G'day. Take it slow, be easy on yourself; this is a very long path that we all walk; it is not a sprint. There are no prizes for being the first to the finish line. Actually, the last place person is probably the winner. I am a huge fan of having a good long hard cry. Do not fret it does not mean that "YOU" under any circumstances are weak. Just that "YOU" need to let it out, whatever it may be. I think it may be different for different people. Do not expect that these tears are a one and gone event. Twenty years on and a quite settled life, I have been known to get quite misty-eyed over who knows what. Such is life with a chronic, incurable illness that takes great joy in messing with your emotions.
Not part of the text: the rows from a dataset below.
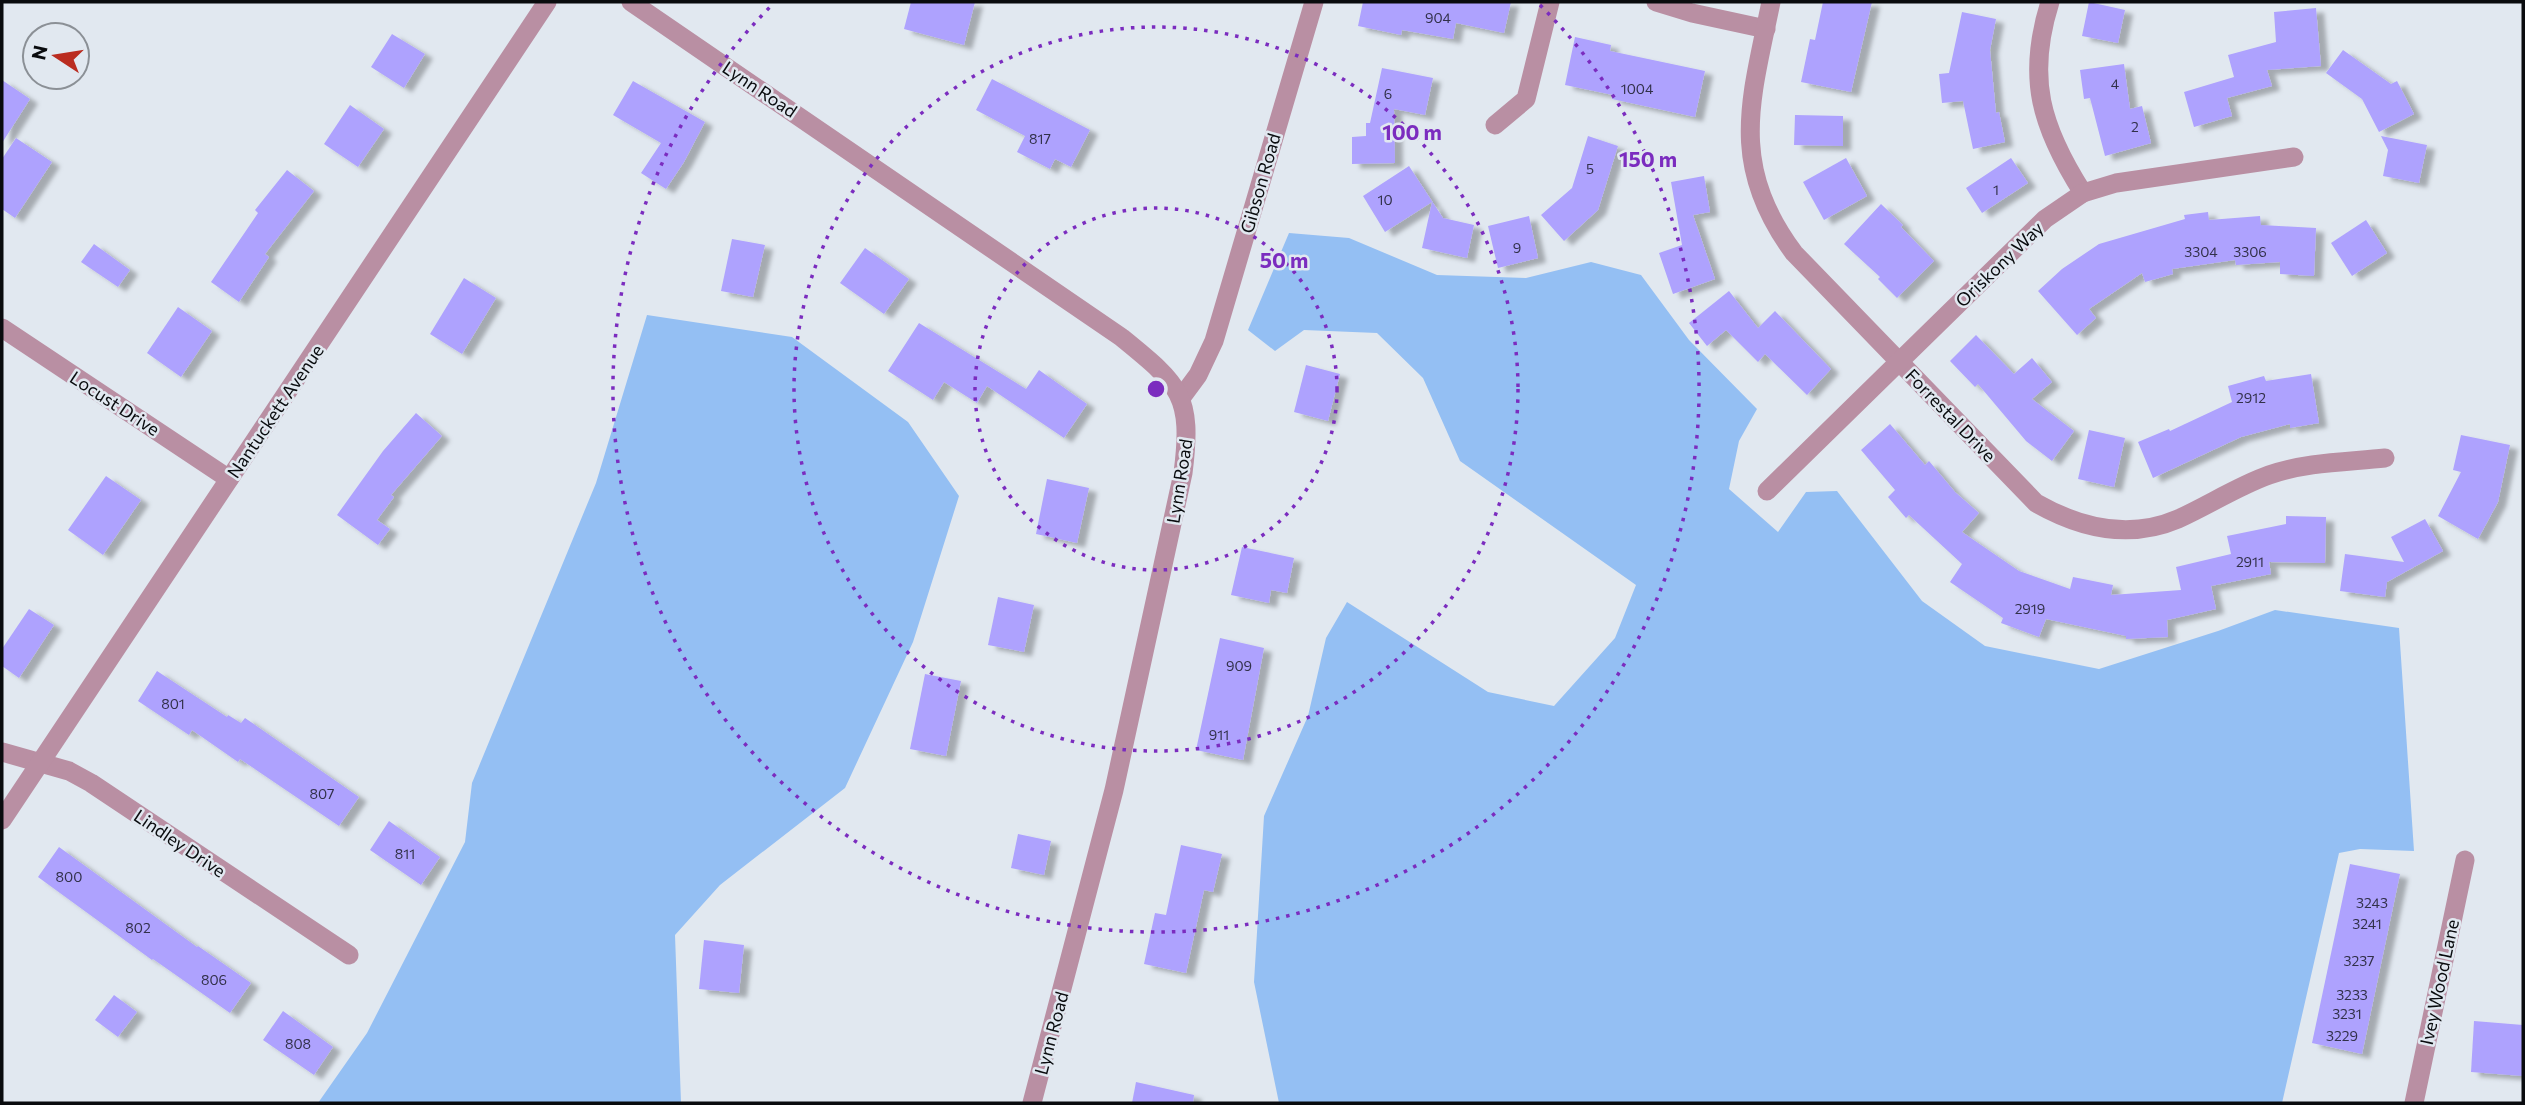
<svg xmlns="http://www.w3.org/2000/svg" width="2525" height="1105" font-family="Commissioner,sans-serif">
<style>
.green{fill:#94bff3}
.building{fill:#aea2fe;filter:url(#shadow)}
.lines{fill:none;stroke-linecap:round;stroke-linejoin:round}
.minor{stroke:#b98fa3;stroke-width:19}
.tertiary{stroke:#b98fa3;stroke-width:19}
.ring{fill:none;stroke:#7b2cbf;stroke-width:3.5;stroke-dasharray:3.5 7}
.labels{text-anchor:middle;dominant-baseline:central;stroke-width:5;stroke-linejoin:round;paint-order:stroke}
.number-label{font-size:14px;fill:#32314a}
.street-label{font-size:18px;fill:#090b0e;stroke:#e1e8f0}
.centre{fill:#7b2cbf;stroke:#e1e8f0;stroke-width:3.5}
.ring-label{font-size:21px;text-anchor:middle;font-weight:bold;fill:#7b2cbf;stroke:#e1e8f0;stroke-width:5;stroke-linejoin:round;paint-order:stroke}
</style>
<defs>
<filter id="shadow"><feDropShadow dx="8" dy="4.5" stdDeviation="2" flood-color="#0004"/></filter>
</defs>
<rect width="100%" height="100%" fill="#e1e8f0"/>
<g class="green">
<polygon points="1289,233 1349,238 1437,275 1526,278 1591,262 1641,275 1689,340 1757,409 1739,441 1729,489 1778,532 1806,492 1837,491 1922,601 1985,646 2099,669 2218,631 2275,610 2399,628 2414,851 2360,849 2339,853 2282,1103 1279,1103 1254,982 1264,816 1308,716 1326,638 1347,602 1488,692 1554,706 1615,638 1636,585 1460,461 1423,378 1377,333 1304,330 1275,351 1248,330"/>
<polygon points="647,315 792,337 908,422 959,496 913,642 845,788 720,885 675,935 681,1103 318,1103 367,1033 465,842 472,783 596,483"/>
</g>
<g class="building">
<polygon points="911,2 975,2 964,45 904,29"/>
<polygon points="1363,2 1511,2 1504,33 1456,23 1453,39 1402,30 1401,35 1358,26"/>
<polygon points="1823,2 1872,2 1851,92 1801,82 1810,39 1815,40"/>
<polygon points="2089,2 2125,10 2118,43 2082,36"/>
<polygon points="2316,8 2321,66 2267,70 2272,86 2227,98 2232,116 2194,127 2184,92 2234,77 2228,55 2276,42 2274,12"/>
<polygon points="1962,12 1996,19 1990,50 1996,113 1999,112 2005,142 1973,149 1963,101 1942,103 1939,74 1949,73"/>
<polygon points="392,34 425,54 404,88 371,67"/>
<polygon points="1575,37 1611,45 1610,51 1705,71 1695,117 1612,99 1613,95 1565,85"/>
<polygon points="2343,50 2391,84 2397,81 2414,114 2379,132 2362,99 2326,73"/>
<polygon points="2124,64 2130,109 2142,106 2151,143 2105,156 2090,98 2084,99 2080,70"/>
<polygon points="1382,68 1433,78 1425,115 1394,109 1395,163 1352,164 1352,137 1366,136 1366,123 1370,123"/>
<polygon points="992,79 1090,130 1071,167 1055,159 1050,169 1017,152 1025,136 976,110"/>
<polygon points="2,80 30,99 2,143"/>
<polygon points="633,81 705,122 684,162 666,189 641,173 661,143 613,115"/>
<polygon points="350,105 384,129 358,167 324,144"/>
<polygon points="1795,115 1843,116 1843,146 1794,145"/>
<polygon points="1588,136 1618,146 1598,210 1564,241 1541,215 1572,188"/>
<polygon points="2381,136 2427,145 2419,183 2383,176 2388,150"/>
<polygon points="16,138 52,162 15,218 2,209 2,159"/>
<polygon points="1846,158 1867,196 1824,220 1803,182"/>
<polygon points="2011,158 2028,183 1982,213 1966,188"/>
<polygon points="1409,166 1443,218 1474,225 1467,258 1422,248 1432,202 1385,232 1363,196"/>
<polygon points="287,170 314,191 265,254 269,257 239,302 211,282 258,213 255,210"/>
<polygon points="1704,176 1710,212 1693,215 1715,279 1673,294 1659,253 1682,245 1671,182"/>
<polygon points="1881,204 1903,225 1901,227 1934,261 1897,298 1878,279 1880,277 1844,244"/>
<polygon points="2208,212 2209,220 2260,216 2261,225 2316,228 2314,276 2280,274 2280,262 2236,265 2235,260 2172,269 2173,274 2145,282 2142,273 2089,309 2096,318 2077,335 2038,291 2062,269 2099,244 2185,219 2184,215"/>
<polygon points="1529,216 1538,258 1498,268 1488,226"/>
<polygon points="2366,220 2387,253 2352,276 2331,243"/>
<polygon points="732,239 765,245 753,297 721,291"/>
<polygon points="94,244 130,270 118,287 81,262"/>
<polygon points="865,248 909,279 884,314 840,283"/>
<polygon points="464,278 496,298 462,354 430,334"/>
<polygon points="1729,291 1758,328 1775,311 1831,369 1807,395 1765,354 1758,362 1726,330 1707,346 1689,323"/>
<polygon points="178,307 212,331 181,377 147,353"/>
<polygon points="919,323 1026,389 1039,370 1087,404 1064,438 987,386 977,403 944,382 933,400 888,371"/>
<polygon points="1976,335 2014,374 2032,358 2052,382 2032,399 2074,431 2052,461 2026,441 1978,384 1975,387 1950,361"/>
<polygon points="1306,365 1340,374 1328,421 1294,412"/>
<polygon points="2311,374 2319,423 2290,428 2290,424 2241,437 2153,478 2138,442 2169,429 2170,431 2232,402 2228,386 2264,376 2266,381"/>
<polygon points="416,413 442,436 391,495 394,497 377,520 390,529 378,545 337,515 383,451"/>
<polygon points="1890,424 1925,465 1929,461 1955,492 1979,513 1962,532 2019,571 2070,589 2073,577 2113,585 2111,595 2181,590 2176,567 2231,554 2227,536 2286,524 2286,516 2326,517 2325,563 2269,562 2271,574 2211,586 2216,609 2167,620 2168,637 2126,639 2126,636 2046,619 2039,637 2001,623 2003,618 1950,582 1962,564 1909,515 1906,518 1888,497 1895,490 1861,450"/>
<polygon points="2089,430 2125,438 2114,487 2078,479"/>
<polygon points="2461,435 2510,445 2498,502 2478,539 2438,516 2461,472 2453,470"/>
<polygon points="106,476 141,500 103,555 68,530"/>
<polygon points="1047,479 1089,488 1077,543 1036,534"/>
<polygon points="2425,519 2443,551 2387,582 2385,597 2340,591 2345,554 2404,562 2391,537"/>
<polygon points="1242,547 1294,558 1287,593 1271,590 1269,603 1231,595"/>
<polygon points="998,597 1034,605 1024,652 988,645"/>
<polygon points="29,609 54,625 19,678 2,666 2,649"/>
<polygon points="1220,638 1264,648 1243,760 1196,750"/>
<polygon points="157,671 227,717 228,715 241,723 245,718 359,797 339,826 240,759 238,762 192,730 189,735 138,701"/>
<polygon points="925,674 961,681 946,756 910,749"/>
<polygon points="389,821 440,857 421,885 370,850"/>
<polygon points="1018,834 1051,841 1044,875 1011,868"/>
<polygon points="1181,845 1222,854 1213,892 1204,890 1186,973 1144,964 1155,913 1166,915"/>
<polygon points="59,847 197,947 198,946 251,983 230,1013 153,959 152,960 38,877"/>
<polygon points="2350,864 2400,874 2362,1054 2312,1043"/>
<polygon points="704,940 744,945 739,993 699,989"/>
<polygon points="114,995 137,1012 118,1037 95,1020"/>
<polygon points="283,1011 333,1047 314,1075 263,1040"/>
<polygon points="2474,1021 2523,1025 2523,1076 2471,1072"/>
<polygon points="1136,1082 1194,1095 1193,1103 1132,1103"/>
</g>
<g class="lines">
<g class="minor">
<polyline points="1656,2 1692,13 1766,29"/>
<path d="M1771,2C1751,100 1728,164 1794,253L2036,503C2080,528 2129,540 2178,519C2209,505 2238,486 2269,475C2306,462 2347,462 2385,458"/>
<path d="M2050,2C2026,78 2041,127 2083,193"/>
<polyline points="1495,125 1526,99 1550,2"/>
<polyline points="2,328 229,479"/>
<polyline points="1181,398 1198,375 1214,341 1314,2"/>
<polyline points="1767,491 2045,219 2083,193 2116,183 2294,157"/>
<polyline points="2,752 69,771 91,783 349,955"/>
<polyline points="2,820 547,2"/>
<polyline points="2414,1103 2465,860"/>
</g>
<path class="tertiary" d="M631,2L1121,337C1180,385 1193,395 1183,473L1114,790L1032,1103"/>
</g>
<g class="ring">
<circle cx="1156" cy="389" r="181"/>
<circle cx="1156" cy="389" r="362"/>
<path d="M1540 5A543 543 0 1 1 772 5"/>
</g>
<g class="labels">
<g class="number-label">
<text x="1438" y="17">904</text>
<text x="2115" y="83">4</text>
<text x="1637" y="88">1004</text>
<text x="1388" y="93">6</text>
<text x="2135" y="126">2</text>
<text x="1040" y="138">817</text>
<text x="1590" y="168">5</text>
<text x="1996" y="189">1</text>
<text x="1385" y="199">10</text>
<text x="1517" y="247">9</text>
<text x="2201" y="251">3304</text>
<text x="2250" y="251">3306</text>
<text x="2251" y="397">2912</text>
<text x="2250" y="561">2911</text>
<text x="2030" y="608">2919</text>
<text x="1239" y="665">909</text>
<text x="173" y="703">801</text>
<text x="1219" y="734">911</text>
<text x="322" y="793">807</text>
<text x="405" y="853">811</text>
<text x="69" y="876">800</text>
<text x="2372" y="902">3243</text>
<text x="2367" y="923">3241</text>
<text x="138" y="927">802</text>
<text x="2359" y="960">3237</text>
<text x="214" y="979">806</text>
<text x="2352" y="994">3233</text>
<text x="2347" y="1013">3231</text>
<text x="2342" y="1035">3229</text>
<text x="298" y="1043">808</text>
</g>
<g class="street-label">
<text transform="translate(760 89) rotate(34)">Lynn Road</text>
<text transform="translate(1260 183) rotate(-74)">Gibson Road</text>
<text transform="translate(1999 264) rotate(-44)">Oriskony Way</text>
<text transform="translate(115 403) rotate(33)">Locust Drive</text>
<text transform="translate(275 411) rotate(-56)">Nantuckett Avenue</text>
<text transform="translate(1951 415) rotate(46)">Forrestal Drive</text>
<text transform="translate(1179 481) rotate(-81)">Lynn Road</text>
<text transform="translate(180 843) rotate(34)">Lindley Drive</text>
<text transform="translate(2439 982) rotate(-78)">Ivey Wood Lane</text>
<text transform="translate(1051 1033) rotate(-75)">Lynn Road</text>
</g>
</g>
<circle cx="1156" cy="389" r="10" class="centre"/>
<g class="ring-label">
<text x="1412" y="140">100 m</text>
<text x="1648" y="167">150 m</text>
<text x="1284" y="268">50 m</text>
</g>
<rect width="2525" height="1105" fill="none" stroke="#090b0e" stroke-width="7"/>
<g transform="translate(56 56) rotate(282)"><circle r="33" fill="#e1e8f0" stroke="#8b9096" stroke-width="2"/>
<path d="M0-5L12 26L0 18L-12 26Z" fill="#ba2c20"/>
<text y="-10" font-size="19" font-weight="bold" text-anchor="middle" fill="#090b0e">N</text>
</g>
</svg>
Part of my coping mechanism is that I make my Relapsing Remitting ms (RRms) a changing character. It is always a subtly changing something. Sometimes a broken part of me, sometimes a manipulative, conniving gremlin to be out maneuvered. RRms changes the rules on me whenever it wants, so I can do the same to it. Without a doubt, this has little effect on the illness, but it does give me a little power and strength, and we all need that whenever we can get it. When I was first Diagnosed (DX'd), I bought myself a yellow plastic construction hat. I played the Bob the Builder song every time I had an injection or any other RRms treatment. Silly yes, but it made me think that I was doing my part in fixing me and it made me feel a little better.
I know that "YOU" are seeing a pattern here. I found positives and ways always to give myself strength, to build me up. These days I play AC\DC Thunderstruck when I do my morning sit-ups. I remember the video of all the army tanks firing their cannons. I have actually seen a live fire power demonstration, and it is impressive. Another memory of strength always strength, never weakness.
"YOU" and I have RRms now, I will never look at this condition as anything but an opportunity to solve a problem. How do I do this? What do I need to do to achieve my goals? This is a problem that must be solved as much as I can. Never totally as that is a cure and that does not exist. Solved as much as I can to make my and your life journey as comfortable as we can.